Pemkab Kukar Siapkan Antisipasi Dampak PHK Akibat Pengurangan Kuota Batu Bara

Pemkab Kukar Siapkan Antisipasi Dampak PHK Akibat Pengurangan Kuota Batu Bara
Bupati Kukar Aulia Rahman Basri saat diwawancarai di Tangga Arung Square. (Komparasinews/Habib Fajar)

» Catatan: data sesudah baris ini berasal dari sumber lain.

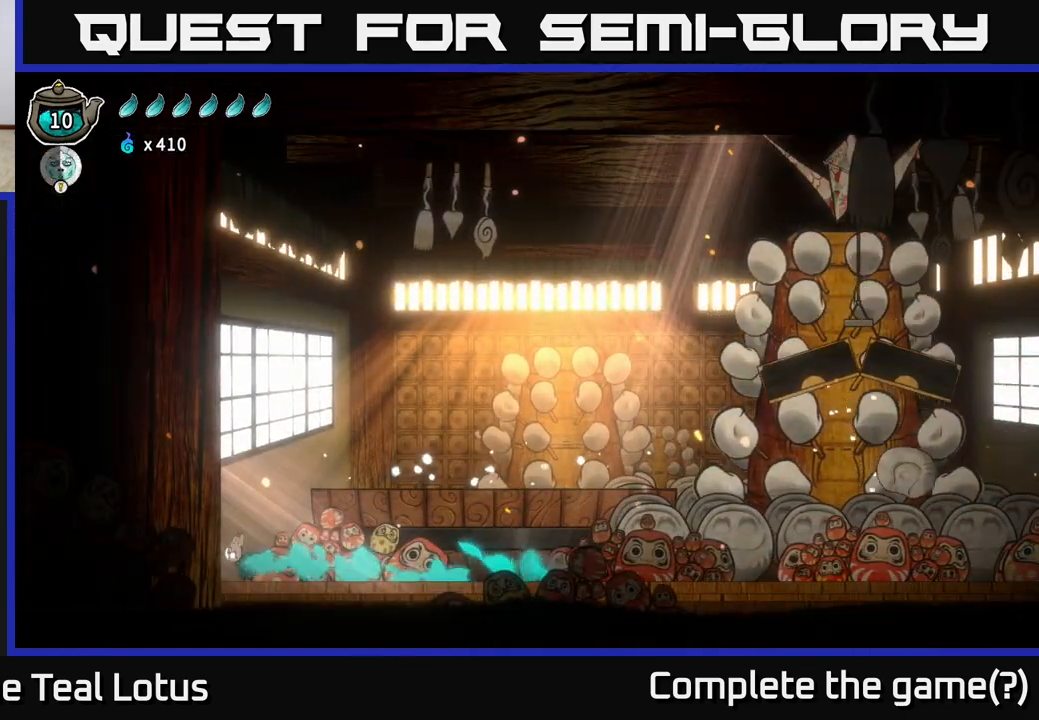
{"buttons": [], "left_stick": "right", "right_stick": "center", "events": [[100, "R2", "up"], [117, "left_stick", "right"]]}
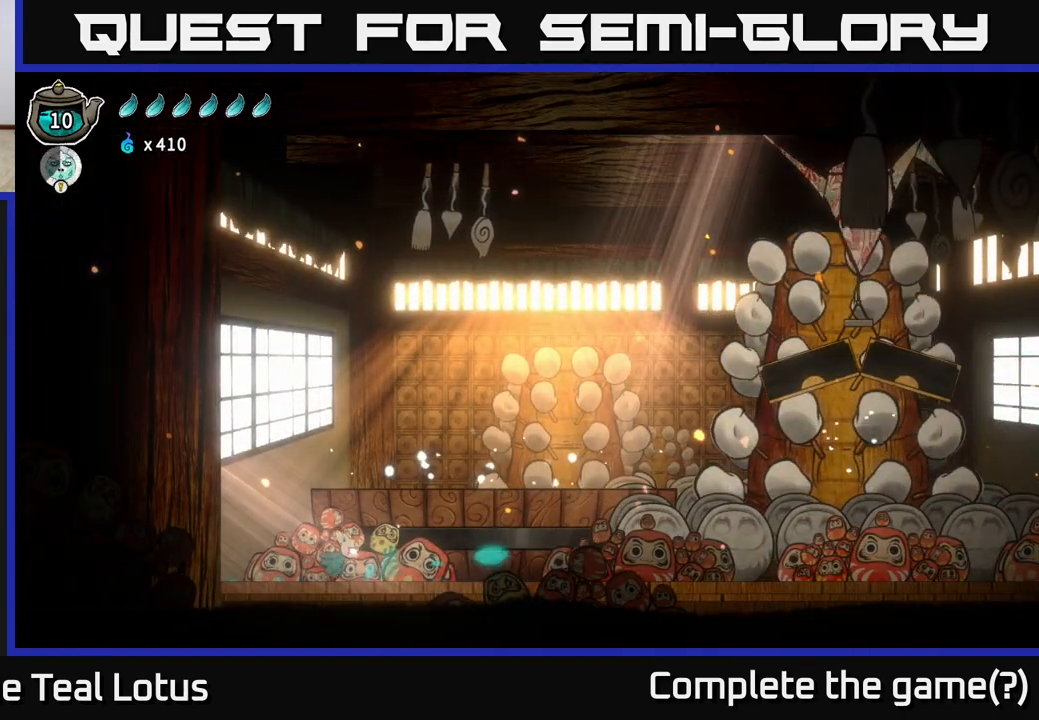
{"buttons": [], "left_stick": "center", "right_stick": "center", "events": [[417, "left_stick", "center"]]}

KUTAI KARTANEGARA – Bupati Kutai Kartanegara (Kukar) Aulia Rahman Basri memastikan pemerintah daerah mulai menyiapkan langkah antisipasi terhadap potensi pemutusan hubungan kerja (PHK). Menyusul kebijakan pengurangan kuota produksi batu bara nasional.

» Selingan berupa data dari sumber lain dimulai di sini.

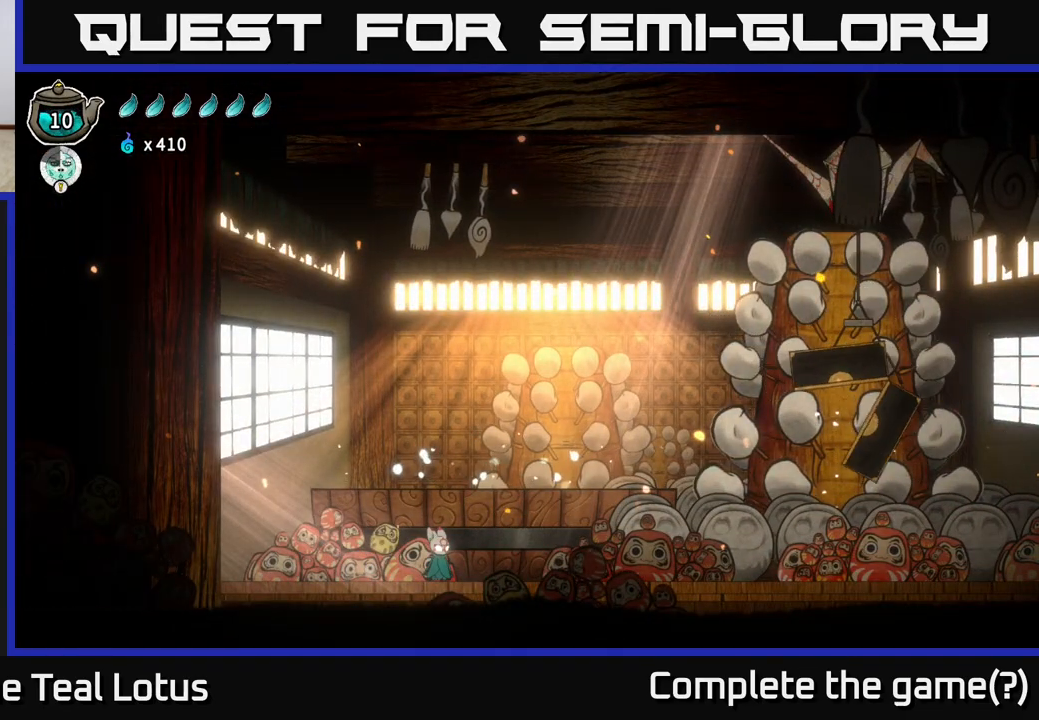
{"buttons": [], "left_stick": "center", "right_stick": "center", "events": []}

Kebijakan pemerintah pusat melalui revisi Rencana Kerja dan Anggaran Biaya (RKAB) yang memangkas produksi batu bara nasional menjadi sekitar 600 juta ton dinilai berpotensi berdampak pada sektor ketenagakerjaan di daerah penghasil tambang, termasuk Kukar.

Aulia mengatakan, Pemkab Kukar akan aktif menyampaikan kondisi lapangan kepada pemerintah pusat agar dampak kebijakan tersebut dapat menjadi pertimbangan dalam proses revisi RKAB.

Baca Juga  Festival Cenil 2025 Jadi Upaya Pemerintah Desa Kota Bangun III Lestarikan Budaya

“Kami akan aktif menyampaikan kondisi kekinian di lapangan kepada pemerintah pusat agar menjadi bahan pertimbangan,” ujarnya di Tangga Arung Square, Senin (18/5/2026).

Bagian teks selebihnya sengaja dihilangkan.